BUG: Inconsistent behaviour when averaging Decimals, floats and ints
See original GitHub issue-
I have checked that this issue has not already been reported.
-
I have confirmed this bug exists on the latest version of pandas.
from decimal import Decimal
df = pd.DataFrame({'col_1': [Decimal(1.5), Decimal(4.0)], 'col_2': [5.0, 10.0]})
df.mean(axis=1) # returns 5, 10 -- ignoring the decimals types in the averaging
df2 = pd.DataFrame({'col_1': [Decimal(1.5), Decimal(4.0)], 'col_2': [5, 10]})
df2.mean(axis=1) # returns 3.25, 7 -- includes the decimals types in the averaging
Problem description
There is inconsistent behaviour on how Decimal is being averaging depending if it is averaged to an int vs a float.
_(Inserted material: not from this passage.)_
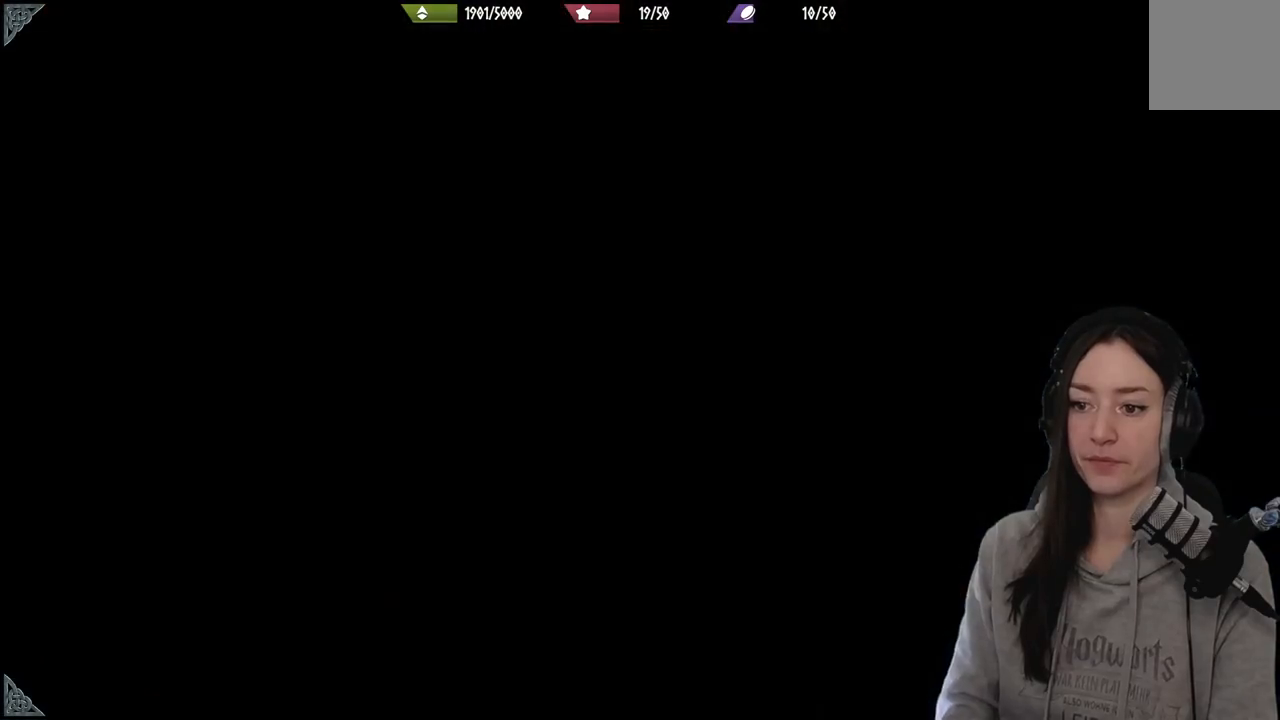
{"buttons": [], "left_stick": "center", "right_stick": "center", "events": []}
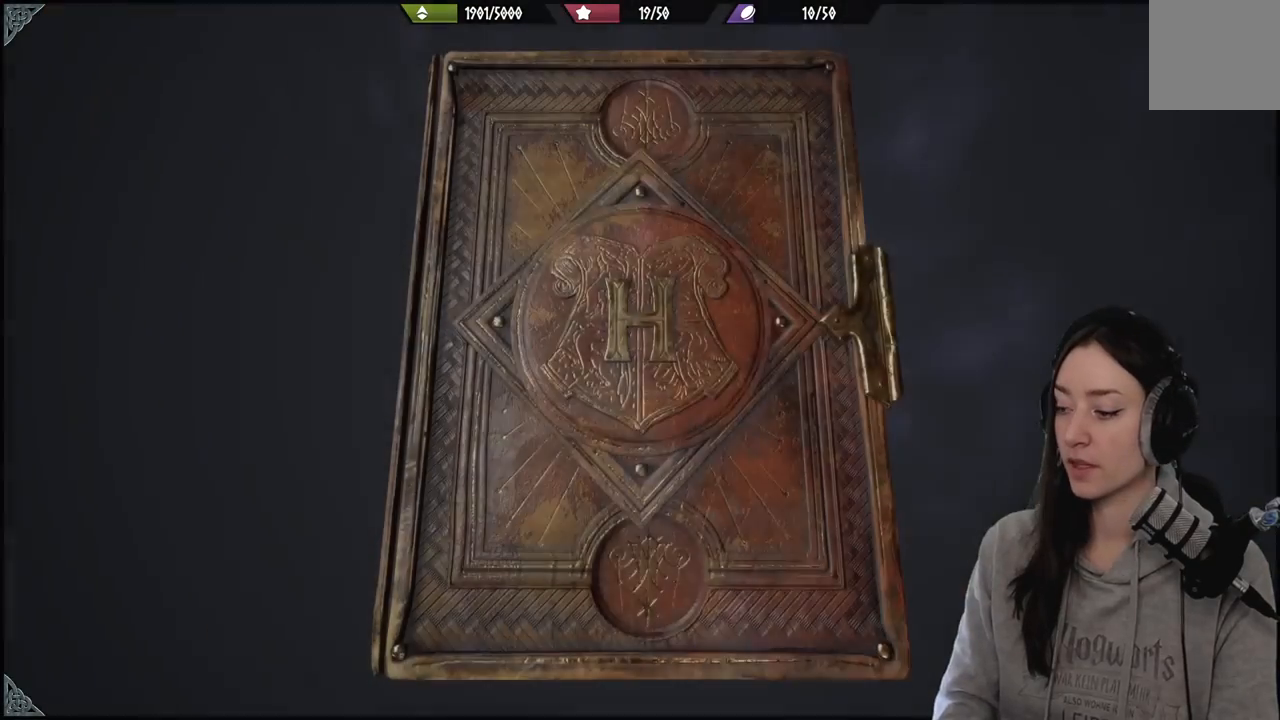
{"buttons": [], "left_stick": "center", "right_stick": "center", "events": []}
Is it expected that the two dataframes above return different results?
Expected Output
I would expect in both cases to see 3.25
and 7
as the mean of the rows.
Output of pd.show_versions()
INSTALLED VERSIONS
commit : None python : 3.6.6.final.0 python-bits : 64 OS : Darwin OS-release : 18.7.0 machine : x86_64 processor : i386 byteorder : little LC_ALL : None LANG : en_US.UTF-8 LOCALE : en_US.UTF-8
pandas : 1.0.3 numpy : 1.18.3 pytz : 2019.3 dateutil : 2.8.1 pip : 20.0.2 setuptools : 46.1.3 Cython : None pytest : 5.4.1 hypothesis : None sphinx : None blosc : None feather : None xlsxwriter : 1.2.8 lxml.etree : None html5lib : None pymysql : None psycopg2 : 2.8.5 (dt dec pq3 ext lo64) jinja2 : 2.11.2 IPython : 7.13.0 pandas_datareader: None bs4 : None bottleneck : None fastparquet : None gcsfs : None lxml.etree : None matplotlib : 3.2.1 numexpr : None odfpy : None openpyxl : None pandas_gbq : None pyarrow : None pytables : None pytest : 5.4.1 pyxlsb : None s3fs : None scipy : None sqlalchemy : 1.3.16 tables : None tabulate : None xarray : None xlrd : 1.2.0 xlwt : None xlsxwriter : 1.2.8 numba : None
Issue Analytics
- State:
- Created 3 years ago
- Comments:8 (4 by maintainers)
Top GitHub Comments
@cuchoi I can close. Thanks for the report nonetheless, it’s an interesting edge case
Yes, that’s expected / consistent with the above. It’s trying to do the averaging across all rows and if that fails falls back on only the “numeric” columns.